This time last year, the petchem industry stood on the edge of an unseen precipice. Life seemed good. Prices were racing ahead and demand appeared buoyant. But in reality the buyers were only buying forward to protect margins, whilst end-user demand was slowing fast.
This year, the blog fears, we may be about to take one step forward.
“‘We expect an increase for ethylene in March, so we are buying our full contracted volumes in February, and also in January, even though our demand is poorer than we expected. That way, we won’t have to buy so much in March.”
“‘Our demand is below what we expected but we are taking our full contracted volumes to be able to have a buffer next month.”
“‘The market is full of offers and this [has worsened the] bearish sentiment’, a major regional trader said. China’s port inventory reached a historic high of over 750KT, with increased import volumes arriving from all over the world.
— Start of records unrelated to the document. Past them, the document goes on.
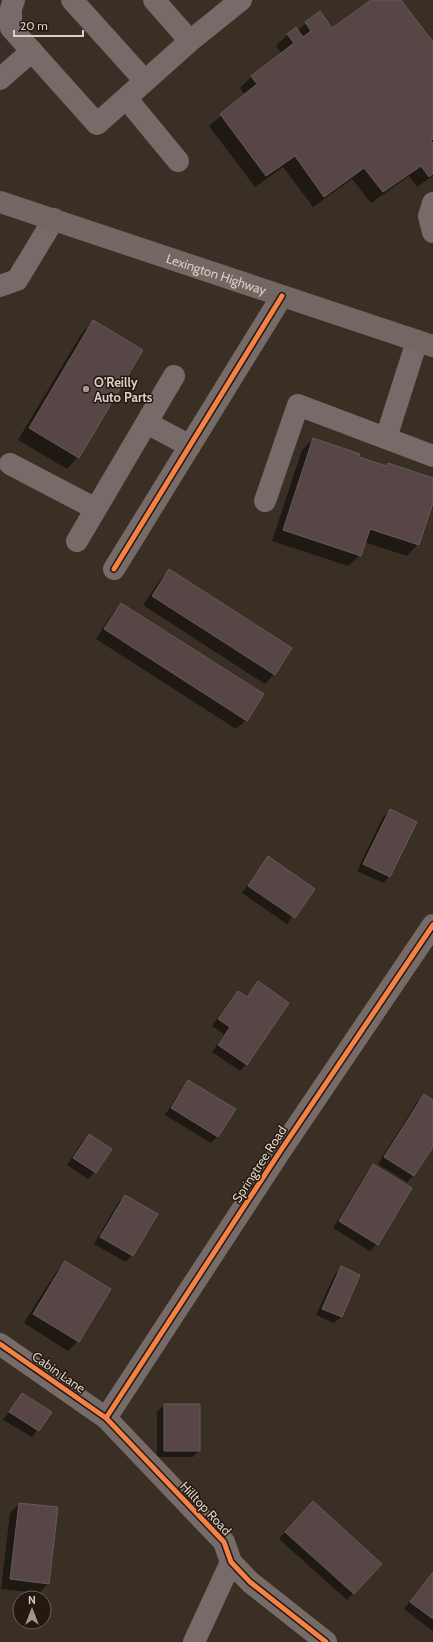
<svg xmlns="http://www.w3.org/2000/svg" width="433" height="1642" font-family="Cabin,sans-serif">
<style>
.shadow{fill:#0007}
.building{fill:#584647;stroke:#655a58}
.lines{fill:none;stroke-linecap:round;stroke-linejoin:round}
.minor{stroke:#776b6a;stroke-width:22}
.highway{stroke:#726762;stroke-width:22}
.cycleway-casing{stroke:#231911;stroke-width:8}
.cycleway{stroke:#f48246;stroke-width:5}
.poi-dot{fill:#a3978b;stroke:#231911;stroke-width:1.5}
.labels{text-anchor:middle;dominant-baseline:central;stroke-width:3;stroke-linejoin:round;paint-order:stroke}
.street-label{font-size:13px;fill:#dccfc3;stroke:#231911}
.poi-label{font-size:13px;font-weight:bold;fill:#dccfc3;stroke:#231911;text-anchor:start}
</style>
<rect width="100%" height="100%" fill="#3a2f24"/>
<path class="shadow" d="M373 0H400L433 43V142L431 143 433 145V176L417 187 409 176 371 203 352 179 313 207 283 167 255 187 209 126 245 95 240 88 251 77 282 54 276 46 288 34 297 31 320 12 332 29Z
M93 321 78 457 67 469 18 440 82 333Z
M313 439 358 458 386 467 388 464 433 479V500L418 544 407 556 364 542 360 555 348 566 272 541 302 450Z
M169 570 274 674 265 684 143 605 160 580Z
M121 604 246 720 236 729 96 639 112 614Z
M390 810 389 877 383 883 357 871 383 817Z
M268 858 313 889 287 924 242 893Z
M258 983 246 1064 240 1071 212 1052 224 1034 212 1026 231 999 238 992 246 997Z
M188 1081 218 1136 211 1143 165 1115 182 1088Z
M424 1096 433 1101V1145L413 1176 407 1182 378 1164 417 1102Z
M89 1135 95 1172 88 1179 67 1165 82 1142Z
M373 1166 377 1244 370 1251 333 1228 367 1172Z
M125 1196 132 1255 126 1262 94 1244 118 1203Z
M66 1263 78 1341 68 1351 24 1323 56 1272Z
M341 1268V1317L334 1323 316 1315 335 1274Z
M22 1395 50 1413 32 1437 3 1420Z
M164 1405H199V1450L193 1457H157V1412Z
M19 1504 48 1584 39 1593 1 1589 10 1513Z
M306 1509 380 1564 347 1600 279 1539Z
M433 1573V1631L404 1609Z"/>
<path class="building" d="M371 0H401L433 42V139L431 141 433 143V174L429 177 421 166 383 192 364 168 324 197 295 156 266 176 220 114 257 84 251 76 294 43 287 34 296 27 303 37 311 31 305 22 320 11 332 28Z
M93 320 143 350 79 458 29 428Z
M313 438 360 454 359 457 387 466 388 463 433 478V503L419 545 370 529 361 556 283 530Z
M169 569 292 648 275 675 152 596Z
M121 603 264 694 247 721 104 629Z
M390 809 417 822 390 877 363 864Z
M268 856 315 889 295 918 248 886Z
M258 981 289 1003 247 1065 218 1045 230 1027 218 1019 238 991 247 997Z
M188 1080 236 1109 218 1137 171 1108Z
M424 1094 433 1100V1147L414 1176 384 1157Z
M89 1134 112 1149 96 1173 73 1158Z
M373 1164 412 1188 378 1245 339 1221Z
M125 1195 158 1214 133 1256 100 1237Z
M65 1261 111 1289 79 1342 33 1314Z
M341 1266 360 1275 342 1317 322 1309Z
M22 1393 52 1412 39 1431 9 1412Z
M164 1404H200V1451H164Z
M313 1501 382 1564 354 1594 285 1532Z
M19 1503 58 1507 49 1584 10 1579Z
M433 1572V1619L410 1602Z"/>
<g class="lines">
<path class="minor" d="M14 0 11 9V28L97 124 190 41 241 0
M72 0 145 81
M154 0 190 41
M0 79 32 51
M126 98 178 161
M433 203 429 216 433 232
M0 286 17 280 54 219
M147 423 190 446
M386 438 417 341
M10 464 96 509
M265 501 298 405 433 456
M77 541 174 376
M114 569 282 296
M0 1344 106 1418 224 1542 231 1562 250 1582 326 1642
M106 1418 281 1150 433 925
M194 1642 231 1562"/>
<path class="highway" id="s1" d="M0 202 433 346"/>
<defs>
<path id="cycleway" d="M114 569 282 296
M0 1344 106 1418 224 1542 231 1562 250 1582 326 1642
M106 1418 281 1150 433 925"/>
</defs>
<use href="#cycleway" class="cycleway-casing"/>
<use href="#cycleway" class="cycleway"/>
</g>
<circle class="poi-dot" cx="86" cy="389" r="4"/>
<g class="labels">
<g class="street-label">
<text stroke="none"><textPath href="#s1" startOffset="228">Lexington Highway</textPath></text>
<text transform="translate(259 1164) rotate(-57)">Springtree Road</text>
<text transform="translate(59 1372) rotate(35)">Cabin Lane</text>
<text transform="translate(206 1508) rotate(47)">Hilltop Road</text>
</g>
<g class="poi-label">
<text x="94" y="382">O'Reilly<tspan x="94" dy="15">Auto Parts</tspan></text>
</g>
</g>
<g transform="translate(32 1610)"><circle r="19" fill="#231911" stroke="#6d6258"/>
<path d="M0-3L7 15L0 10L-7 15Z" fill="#a3978b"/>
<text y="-6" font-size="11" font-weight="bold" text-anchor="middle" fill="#dccfc3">N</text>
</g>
<path d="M14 30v6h69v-6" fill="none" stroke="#dccfc3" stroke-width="2"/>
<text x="20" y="30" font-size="12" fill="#dccfc3" stroke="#231911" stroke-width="3" paint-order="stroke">20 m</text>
</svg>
This is almost exceeding China’s maximum storage capacity of around 800KT.”
“‘BD prices are higher than BR and this is not sustainable,’ another synthetic rubber producer said.”
The chart shows how prices for the benchmark products have seen 3 major rallies since 2009. These followed the 3 major stimulus packages.
Product price changes since the 29 April peak, with ICIS pricing comments, are below:
HDPE USA export (purple), down 11%. “Offers for re-exports from China were heard at lower prices than offers from the US Gulf”
PTA China (red), down 11%. “The current supply and demand balance as well as volatile external markets did not support a solid upturn”
Naphtha Europe (brown dash), down 7%. “Vitol continued its naphtha buying spree, taking 5 cargoes after it bought eight cargoes last week”
Brent crude oil (blue dash), down 5%
Benzene NWE (green), down 4%. “Continued buoyancy on crude and energy numbers counterbalanced by lower demand.”